4.2.3 Scheduling in Distributed Systems
Course subject(s)
4: Resource Management and Scheduling
We have seen in Section 4.1.1, Introduction Module 4, that schedulers in distributed systems cater to sophisticated users with specialized workload needs. Often, the same distributed system has to cater to many users and thus to many needs. For their operational scale, many distributed systems (and, further, ecosystems) also support the objectives of multiple stakeholders, including data center operators and consortia sharing infrastructure, who have their own, possibly competitive goals. As we will see in this part of Module 4, the user and operator goals may also conflict. All these make distributed scheduling far more complex and diverse than scheduling in smaller, single-computer systems.
Scheduling in Distributed Systems is a Contract Client-Operator
In a distributed system, it is common for both the clients (or resource consumers, or users) and the operators (resource providers) to share responsibility for resource management and scheduling (RM&S). Thus, the main goal of RM&S in distributed systems is to:
Main goal: Establish and enforce a mutual agreement between resource consumers and providers about what resources are provided, why, and how. |
Let’s understand better how the agreement is established and enforced in practice, by considering what happens in a mid-scale data center. Figure 1 illustrates the example.
Figure 1. A common architecture for scheduling in mid-scale data centers. (Source: Georgios Andreadis, Fabian Mastenbroek, Vincent van Beek, Alexandru Iosup (2022) Capelin: Data-Driven Compute Capacity Procurement for Cloud Datacenters Using Portfolios of Scenarios. IEEE Trans. Parallel Distributed Syst. 33(1).)

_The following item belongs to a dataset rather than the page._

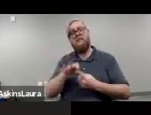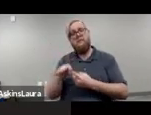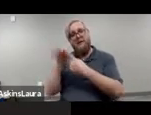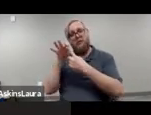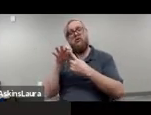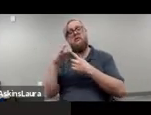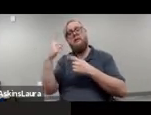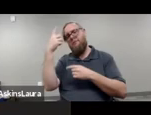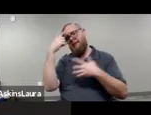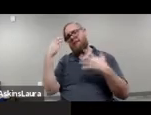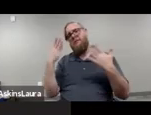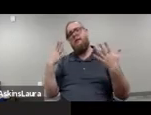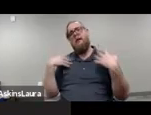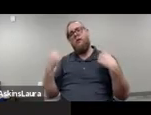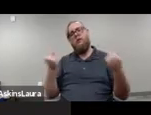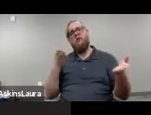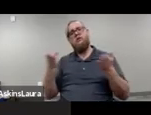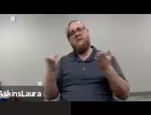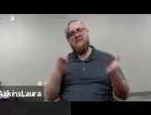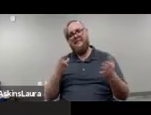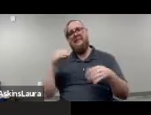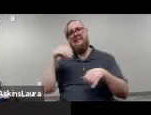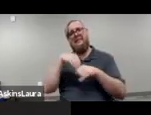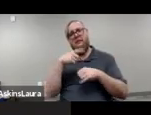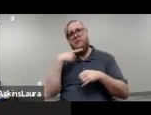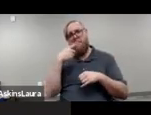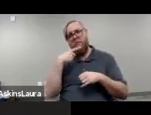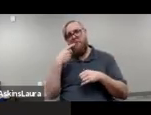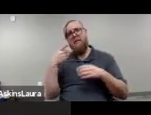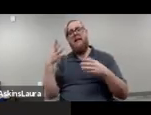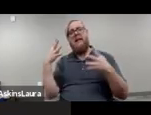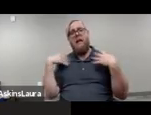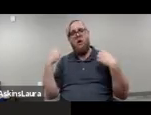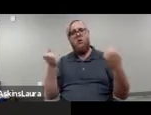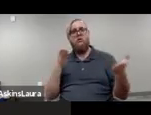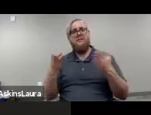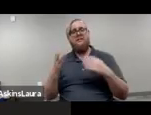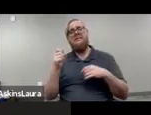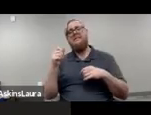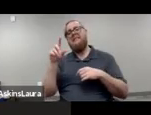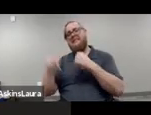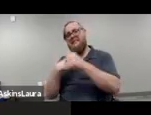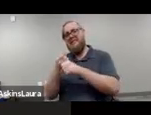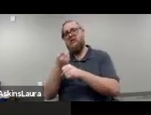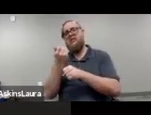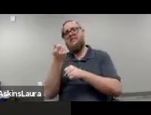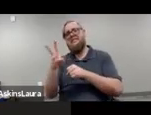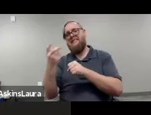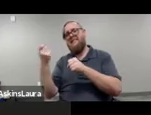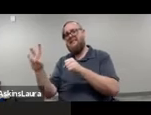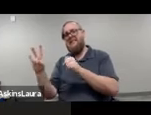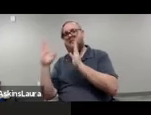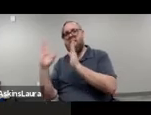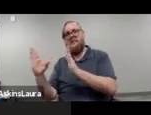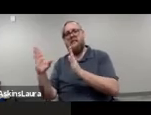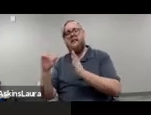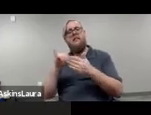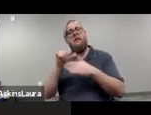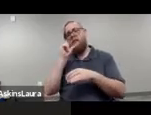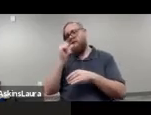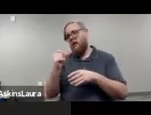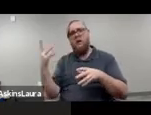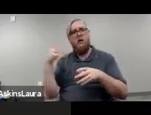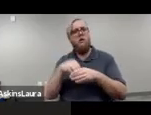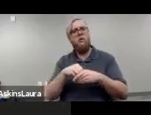health services, um, in the public mental health system in fiscal year, uh, 16-17. So this does not include the 605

Clients use various programming models to submit jobs – structured or unstructured collections of tasks -, creating workload for the system. Jobs can be diverse, for example, the figure illustrates batch bags of task and workflow structures, short-lived container-based apps and long-running VM-based services, and managed data and processing jobs such as Hadoop and Spark.
The more advanced clients often have an important say in the selection, aggregation and disaggregation, provisioning and allocation, and other advanced operational techniques that manage resources. Overall, clients aim to maximize the value derived from using resources, or to minimize the response time. Many other objectives are possible.
Operators use various system architectures to create their infrastructure and provide an execution environment, typically for many clients. Workloads arriving from many clients can exhibit strong dynamics, both short- and long-term. Resources can be very diverse and heterogeneous, physical and virtual, with diverse capabilities, performance, etc. Operators use scheduling and many other resource management techniques to execute user workloads, trying to maximize resource utilization or the revenue they obtain (simplified, income minus penalties) by running jobs for clients. Operators can pursue many other objectives.
In Figure 1, the operator has built a largely automated RM&S system, which at runtime is supervised by a team of data center engineers. Jobs run through the management system, centered around the scheduler, which makes and then takes decisions about which set of resources to use for a specific part of the workload. To make informed decisions, the scheduler relies on data collected by the monitoring system. The scheduler and the monitoring system are much more complex than depicted here, operating hierarchically and often distributed. The team of engineers runs the data center through a constant stream of high-level decision-making, high-level tuning of the scheduler and other parts of the RM&S system, and detailed tuning of the current conditions, but even after all this activity a vast majority of the decisions are taken by the scheduler. Increasingly, to avoid ‘flying blind’, the scheduler is also required to explain its decisions to engineers.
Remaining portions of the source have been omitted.